Math 121 - Week 1 Notes

Monday, September 7

This week we’ll start talking about probability theory. Today, we covered most of the material from Section 3.1 in the book.

We started by describing probability models which have two parts:

  1. A set of possible outcomes called the sample space, and
  2. A probability function which assigns a probability to subsets of the sample space (which are called events).

Even if the terminology is new, you are already familiar with probability models. We looked at several examples, such as a coin toss or rolling dice.

When you have a probability model, you can draw a probability histogram, also known as a probility distribution. We did this in the Probability Distributions Workshop.

Notice in the workshop problem 4(b) uses the notation \(P(X\ge15)\). This is shorthand for “The probability of X being at least 15”. In general, the symbol \(P( )\) will denote the probability of whatever is inside the parentheses.

We also talked about the rules of probability.

Rules of Probability

  1. The probability of an event is always between 0 and 1.
  2. The sum of the probabilities of all of the outcomes in a sample space is 1.
  3. \(P(\text{An event doesn't happen}) = 1 - P(\text{The event happens})\) (Complimentary events rule)
  4. \(P(A \text{ or } B) = P(A) + P(B) - P(A \text{ and } B)\) (Addition Rule)
  5. If \(A\) and \(B\) are independent events, then \(P(A \text{ and } B) = P(A) \cdot P(B)\) (Multiplication rule for independent events)
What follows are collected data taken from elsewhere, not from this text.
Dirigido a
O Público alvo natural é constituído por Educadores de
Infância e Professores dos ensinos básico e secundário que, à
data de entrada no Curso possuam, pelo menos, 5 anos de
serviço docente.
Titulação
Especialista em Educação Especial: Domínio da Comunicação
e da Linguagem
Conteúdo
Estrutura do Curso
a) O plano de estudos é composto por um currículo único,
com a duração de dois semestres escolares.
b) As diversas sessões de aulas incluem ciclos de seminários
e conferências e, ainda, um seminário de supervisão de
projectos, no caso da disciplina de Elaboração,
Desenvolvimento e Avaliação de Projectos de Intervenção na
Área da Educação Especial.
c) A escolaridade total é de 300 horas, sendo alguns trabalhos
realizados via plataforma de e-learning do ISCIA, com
Two events \(A\) and \(B\) are independent if knowing that one happens has no affect on the probability that the other happens.
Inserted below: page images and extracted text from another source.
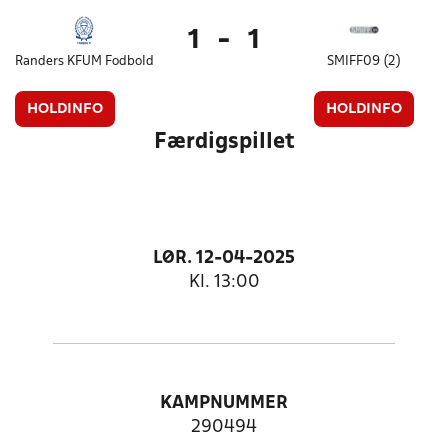
1
-
1
Randers KFUM Fodbold
SMIFF09 (2)
HOLDINFO
HOLDINFO
Færdigspillet
LØR. 12-04-2025
Kl. 13:00
KAMPNUMMER
290494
We finished by drawing a Venn diagram (like the one below) to illustrate this practice problem:

  1. Suppose that you need to have knee surgery. The surgeon explains the risks to you. There is a 11% chance that the surgery will not fix your knee problem. There is a 4% chance you will get an infection. And there is a 2% chance that both will happen. What is the probability that the surgery succeeds without an infection?
Infection Surgery fails 2% 2% 9%

Wednesday, September 9

Today we introduced tree diagrams as a way to keep the multiplication rule straight. We talked about how to draw a weighted tree diagram, and how to use it to solve probability problems. We did several examples, including this Tree Diagrams workshop.